Como se pode constatar, a escolha do curso está circunscrita à classe social à qual o sujeito pertence. Neste sentido, os alunos dos cursos de Pedagogia e Psicologia também escolhem segundo sua classe social e poder aquisitivo, por isso a questão da classe é essencial, uma vez que não se trata de uma identidade construída pelo sujeito. Ainda assim os indivíduos reais são classificados, julgados, rotulados por uma série de fatores: gênero, geração, cor da pele, opção sexual, diferenças reais, mas que não são essenciais na lógica do capital para a organização da vida, pois no nível da produção/reprodução do capital e do consumo (distribuição da riqueza material e imaterial) não é, por exemplo, o fato de ser branco ou negro que determina o acesso aos bens de consumo, mas a própria possibilidade de produzir e consumir.

Nas sociedades capitalistas, as contradições que interferem na construção das diferenças essenciais são várias, podendo-se citar a contradição capital/trabalho; produção coletiva/apropriação individual, entre outras.

Para Ianni (1979, p. 8), no capitalismo, “os antagonismos fundados nas relações econômicas adquirem preeminência sobre todos os outros, enquanto determinação estrutural”. Assim, em cada época as determinações econômicas interferem, de modo diferente, na vida de cada um, nas suas relações com as pessoas e com as coisas.

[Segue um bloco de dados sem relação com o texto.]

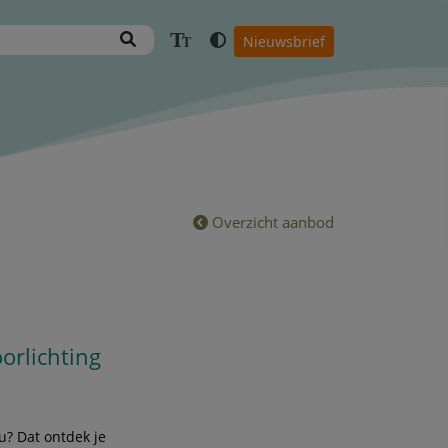
T
Nieuwsbrief
T
Overzicht aanbod
orlichting
ou? Dat ontdek je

Continuando, Ianni (1979, p. 8) afirma que, “em essência, o capitalismo é um sistema de mercantilização universal e de produção de mais-valia. É ele que mercantiliza as relações, as pessoas e as coisas ao mesmo tempo, pois mercantiliza a força de trabalho, a energia humana que produz valor”. Dessa forma, mercantiliza a força de trabalho das pessoas, transformando-as em mercadoria.

O valor de troca da força de trabalho do professor (cursou licenciatura), e principalmente do pedagogo, que tem sido preparado para trabalhar na educação infantil e no ensino fundamental, corresponde a um salário cuja variação encontra-se entre R$ 900,00 e R$ 1500,00, por quarenta horas de trabalho, semanais. Já com relação aos psicólogos, apesar do grande leque de especialização, a clínica tem sido a primeira escolha, pois, além de status,

possibilita ser profissional liberal e cobrar de R$ 30,00 a R$ 200,00 pela hora de trabalho. Se se levar em consideração as condições concretas do professor, ele é um trabalhador, mas, muitas vezes, acredita que poderá ser um profissional liberal. Levando em conta o piso salarial de R$ 900,00, ele receberá cerca de R$ 22,50 bruto, por hora, fora os descontos e os impostos.

Na mercantilização da força de trabalho, essas relações surgem como sistemas de relações antagônicas/contraditórias. Nisto se funda o caráter essencial do regime capitalista: seus componentes mais característicos – a mercadoria força de trabalho que produz mais-valia e o operário e o capitalista produzem-se, desde o princípio e se reproduzem antagonicamente, de acordo com Ianni (1979).